Could you quote the lines below exactly, leaving out the pictures?

======== Data ========

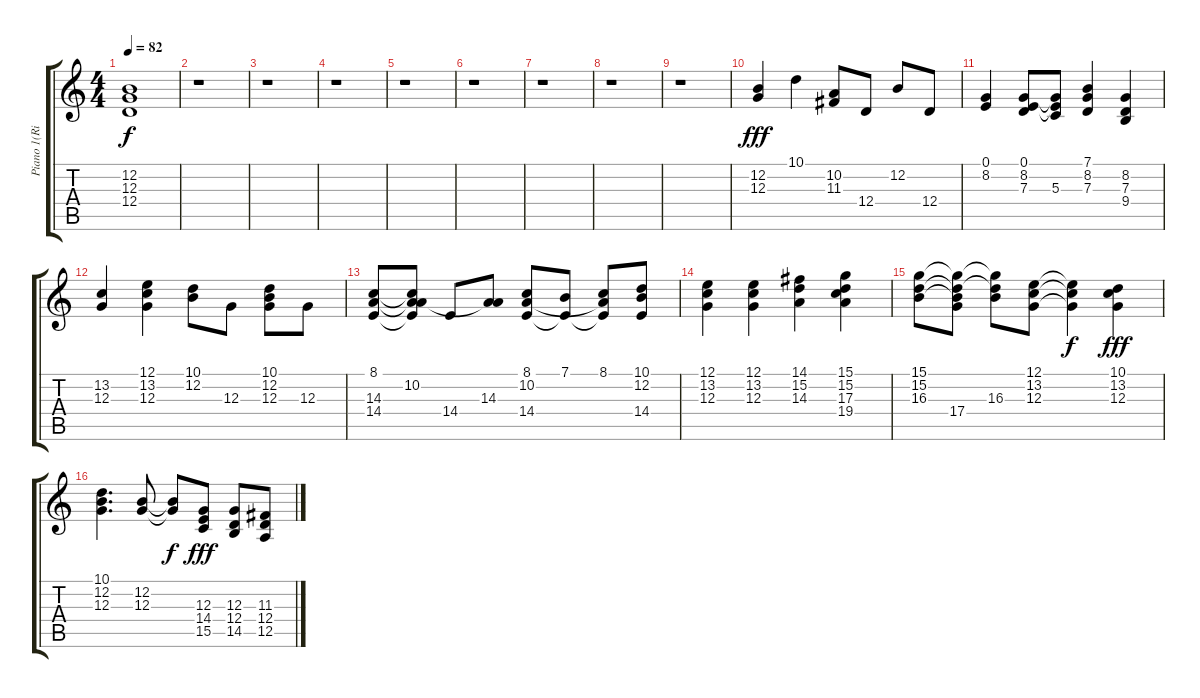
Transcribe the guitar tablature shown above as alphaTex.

\track ("Piano 1(Right Hand)" "Piano 1(Ri") {instrument acousticgrandpiano}
\staff {score tabs}
\tuning (E4 B3 G3 D3 A2 E2) {hide}
\ts (4 4)
\tempo 82
\clef g2
\ks c
(12.2{t} 12.3{t} 12.4{t}).1{dy f} |
r.1 |
r.1 |
r.1 |
r.1 |
r.1 |
r.1 |
r.1 |
r.1 |
(12.2 12.3).4{dy fff} 10.1.4 (10.2 11.3).8 12.4.8 12.2.8 12.4.8 |
(0.1 8.2).4 (0.1 8.2 7.3).8 (0.1{t} 8.2{t} 5.3).8 (7.1 8.2 7.3).4 (8.2 7.3 9.4).4 |
(13.2 12.3).4 (12.1 13.2 12.3).4 (10.1 12.2).8 12.3.8 (10.1 12.2 12.3).8 12.3.8 |
(8.1 14.3 14.4).8 (8.1{t} 10.2 14.3{t} 14.4{t}).8 14.4.8 (10.2{t} 14.3).8 (8.1 10.2 14.4).8 (7.1 14.4{t}).8 (8.1 10.2{t} 14.4{t}).8 (10.1 12.2 14.4).8 |
(12.1 13.2 12.3).4 (12.1 13.2 12.3).4 (14.1 15.2 14.3).4 (15.1 15.2 17.3 19.4).4 |
(15.1 15.2 16.3).8 (15.1{t} 15.2{t} 16.3{t} 17.4).8 (15.1{t} 15.2{t} 16.3).8 (12.1 13.2 12.3).8 (12.1{t} 13.2{t} 12.3{t}).4{dy f} (10.1 13.2 12.3).4{dy fff} |
(10.1 12.2 12.3).4{d} (12.2 12.3).8 (12.2{t} 12.3{t}).8{dy f} (12.3 14.4 15.5).8{dy fff} (12.3 12.4 14.5).8 (11.3 12.4 12.5).8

========

Written solution
Transcribe the guitar tablature shown above as alphaTex.

\track ("Piano 1(Right Hand)" "Piano 1(Ri") {instrument acousticgrandpiano}
\staff {score tabs}
\tuning (E4 B3 G3 D3 A2 E2) {hide}
\ts (4 4)
\tempo 82
\clef g2
\ks c
(12.2{t} 12.3{t} 12.4{t}).1{dy f} |
r.1 |
r.1 |
r.1 |
r.1 |
r.1 |
r.1 |
r.1 |
r.1 |
(12.2 12.3).4{dy fff} 10.1.4 (10.2 11.3).8 12.4.8 12.2.8 12.4.8 |
(0.1 8.2).4 (0.1 8.2 7.3).8 (0.1{t} 8.2{t} 5.3).8 (7.1 8.2 7.3).4 (8.2 7.3 9.4).4 |
(13.2 12.3).4 (12.1 13.2 12.3).4 (10.1 12.2).8 12.3.8 (10.1 12.2 12.3).8 12.3.8 |
(8.1 14.3 14.4).8 (8.1{t} 10.2 14.3{t} 14.4{t}).8 14.4.8 (10.2{t} 14.3).8 (8.1 10.2 14.4).8 (7.1 14.4{t}).8 (8.1 10.2{t} 14.4{t}).8 (10.1 12.2 14.4).8 |
(12.1 13.2 12.3).4 (12.1 13.2 12.3).4 (14.1 15.2 14.3).4 (15.1 15.2 17.3 19.4).4 |
(15.1 15.2 16.3).8 (15.1{t} 15.2{t} 16.3{t} 17.4).8 (15.1{t} 15.2{t} 16.3).8 (12.1 13.2 12.3).8 (12.1{t} 13.2{t} 12.3{t}).4{dy f} (10.1 13.2 12.3).4{dy fff} |
(10.1 12.2 12.3).4{d} (12.2 12.3).8 (12.2{t} 12.3{t}).8{dy f} (12.3 14.4 15.5).8{dy fff} (12.3 12.4 14.5).8 (11.3 12.4 12.5).8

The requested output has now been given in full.